### Task brief
From the material below, return verbatim the lines beginning with the one that contains "(주)알라딘커뮤니케이션" and continuing through the one that contains "All Rights Reserved.".

Excerpts from a dataset
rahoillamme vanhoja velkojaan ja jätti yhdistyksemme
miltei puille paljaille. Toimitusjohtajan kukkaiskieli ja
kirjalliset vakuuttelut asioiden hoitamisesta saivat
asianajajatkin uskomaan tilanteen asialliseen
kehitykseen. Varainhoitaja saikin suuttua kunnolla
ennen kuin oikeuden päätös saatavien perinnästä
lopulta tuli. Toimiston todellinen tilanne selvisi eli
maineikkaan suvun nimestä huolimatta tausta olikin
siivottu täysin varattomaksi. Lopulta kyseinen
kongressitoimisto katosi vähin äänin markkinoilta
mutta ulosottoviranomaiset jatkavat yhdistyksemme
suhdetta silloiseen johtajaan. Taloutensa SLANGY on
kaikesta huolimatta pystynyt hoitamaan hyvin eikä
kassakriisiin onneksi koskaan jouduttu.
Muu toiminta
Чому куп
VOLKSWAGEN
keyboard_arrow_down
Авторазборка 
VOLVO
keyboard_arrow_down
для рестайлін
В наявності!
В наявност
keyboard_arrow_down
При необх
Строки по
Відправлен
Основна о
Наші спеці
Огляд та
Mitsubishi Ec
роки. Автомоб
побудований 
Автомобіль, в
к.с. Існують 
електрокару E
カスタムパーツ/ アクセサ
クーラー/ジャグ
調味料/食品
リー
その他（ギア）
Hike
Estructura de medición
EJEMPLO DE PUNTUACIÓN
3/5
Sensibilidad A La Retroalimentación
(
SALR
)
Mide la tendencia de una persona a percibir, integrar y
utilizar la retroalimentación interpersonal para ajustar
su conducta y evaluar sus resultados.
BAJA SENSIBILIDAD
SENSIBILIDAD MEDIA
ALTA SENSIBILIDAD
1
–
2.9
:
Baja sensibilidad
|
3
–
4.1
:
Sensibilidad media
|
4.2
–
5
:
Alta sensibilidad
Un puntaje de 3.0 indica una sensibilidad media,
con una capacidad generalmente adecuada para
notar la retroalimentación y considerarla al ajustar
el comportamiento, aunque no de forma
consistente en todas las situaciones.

==

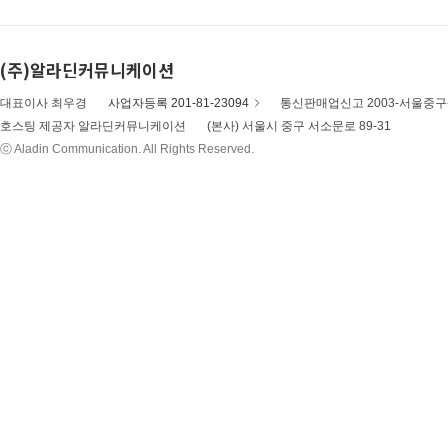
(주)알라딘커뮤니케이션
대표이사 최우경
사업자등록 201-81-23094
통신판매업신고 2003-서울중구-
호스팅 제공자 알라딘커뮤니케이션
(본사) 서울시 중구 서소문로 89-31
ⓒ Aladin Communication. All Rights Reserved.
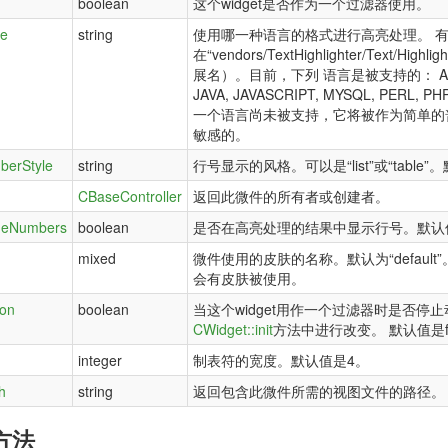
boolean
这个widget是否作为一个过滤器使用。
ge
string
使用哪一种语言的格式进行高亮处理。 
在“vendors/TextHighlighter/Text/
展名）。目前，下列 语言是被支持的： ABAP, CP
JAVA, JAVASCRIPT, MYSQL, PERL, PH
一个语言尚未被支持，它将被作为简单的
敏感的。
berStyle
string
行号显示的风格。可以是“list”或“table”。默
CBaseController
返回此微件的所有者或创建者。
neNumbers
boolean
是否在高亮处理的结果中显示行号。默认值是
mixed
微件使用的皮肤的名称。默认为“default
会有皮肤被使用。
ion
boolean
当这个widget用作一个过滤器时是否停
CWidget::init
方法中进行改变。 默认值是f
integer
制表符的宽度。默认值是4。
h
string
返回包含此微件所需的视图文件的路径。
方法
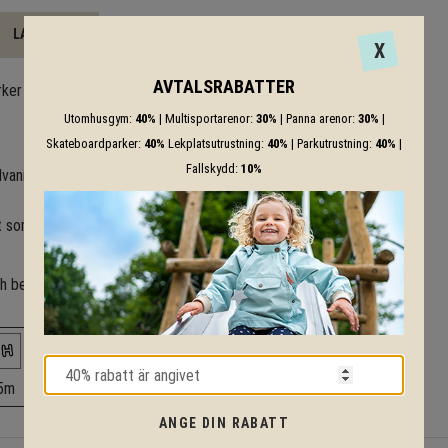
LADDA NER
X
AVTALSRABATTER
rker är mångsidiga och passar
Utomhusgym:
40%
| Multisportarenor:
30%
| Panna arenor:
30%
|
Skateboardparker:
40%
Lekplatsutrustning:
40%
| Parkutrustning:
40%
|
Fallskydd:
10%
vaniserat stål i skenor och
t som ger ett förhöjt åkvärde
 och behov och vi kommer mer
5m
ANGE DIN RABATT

### Output below
(주)알라딘커뮤니케이션
대표이사 최우경
사업자등록 201-81-23094
통신판매업신고 2003-서울중구-
호스팅 제공자 알라딘커뮤니케이션
(본사) 서울시 중구 서소문로 89-31
ⓒ Aladin Communication. All Rights Reserved.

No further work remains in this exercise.